An answer to your question:
First, I'm not responsible for any damage you are about to do to your system. Secondly, read and understand this article: http://support.microsoft.com/kb/310516 . Thirdly, there are actually several registry node you'll need if you want to do this. I'm not going to track each of those down for you (they can easily be found using msconfig).
Now that you are more familiar with regedit command line options it is just a matter of exporting the reg key you want and then calling regedit /s you_reg_file.reg at the correct time.
There is a bit of a problem concerning the correct timing of this however. I haven't tested this but it is very likely that putting this in your startup will cause trouble (it will overwrite the very node that the startup handler is reading; it's hard to tell exactly which parts of that node have already been cached without a little trial and error).
You could run this on a schedule or manually but really what you want is to run this on shutdown. Shutdown scripts are possible in XP but they aren't terribly reliable.

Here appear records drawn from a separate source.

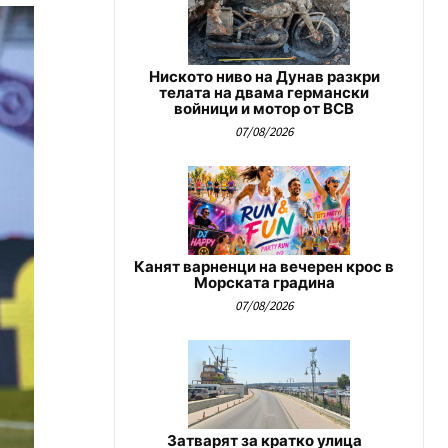
Ниското ниво на Дунав разкри
телата на двама германски
войници и мотор от ВСВ
07/08/2026
Канят варненци на вечерен крос в
Морската градина
07/08/2026
Затварят за кратко улица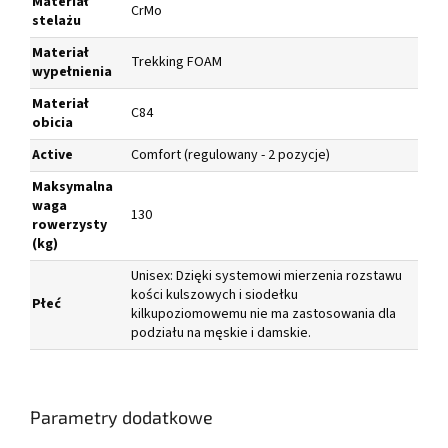
Materiał
CrMo
stelażu
Materiał
Trekking FOAM
wypełnienia
Materiał
C84
obicia
Active
Comfort (regulowany - 2 pozycje)
Maksymalna
waga
130
rowerzysty
(kg)
Unisex: Dzięki systemowi mierzenia rozstawu
kości kulszowych i siodełku
Płeć
kilkupoziomowemu nie ma zastosowania dla
podziału na męskie i damskie.
Parametry dodatkowe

Several things can happen which will cause them to not actually run. If you're going to try this use gpedit:
- Start, Run, gpedit.msc
- Select Computer Configuration, Windows Settings, Scripts (Startup/Shutdown)
- Double Click Shutdown
- Click Add, and browse to the script.
- Click OK, and OK again.
- Close Group Policy and Restart Computer.

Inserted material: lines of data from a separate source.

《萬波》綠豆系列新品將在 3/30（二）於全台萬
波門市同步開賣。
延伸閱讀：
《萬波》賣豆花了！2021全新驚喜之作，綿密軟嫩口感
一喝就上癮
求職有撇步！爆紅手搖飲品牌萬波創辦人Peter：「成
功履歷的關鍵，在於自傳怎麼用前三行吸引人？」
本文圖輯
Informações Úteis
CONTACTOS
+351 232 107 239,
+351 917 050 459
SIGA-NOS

The script should now be run on shutdown.
Now A Better Option:
If you'd like to ensure that NOTHING every gets changed on your PC then I'd suggest looking into something like Deepfreeze: http://www.faronics.com/products/deep-freeze/standard/
This program will basically do what you're doing to a single registry node to the whole system. I've used it for many years in an industrial setting and it's great if that's what you're wanting to do.
I've also seen a few anti virus applications that just monitor these sections for changes and popup a warning when they're modified. I'd say this is the best way to achieve the net effect you're wanting.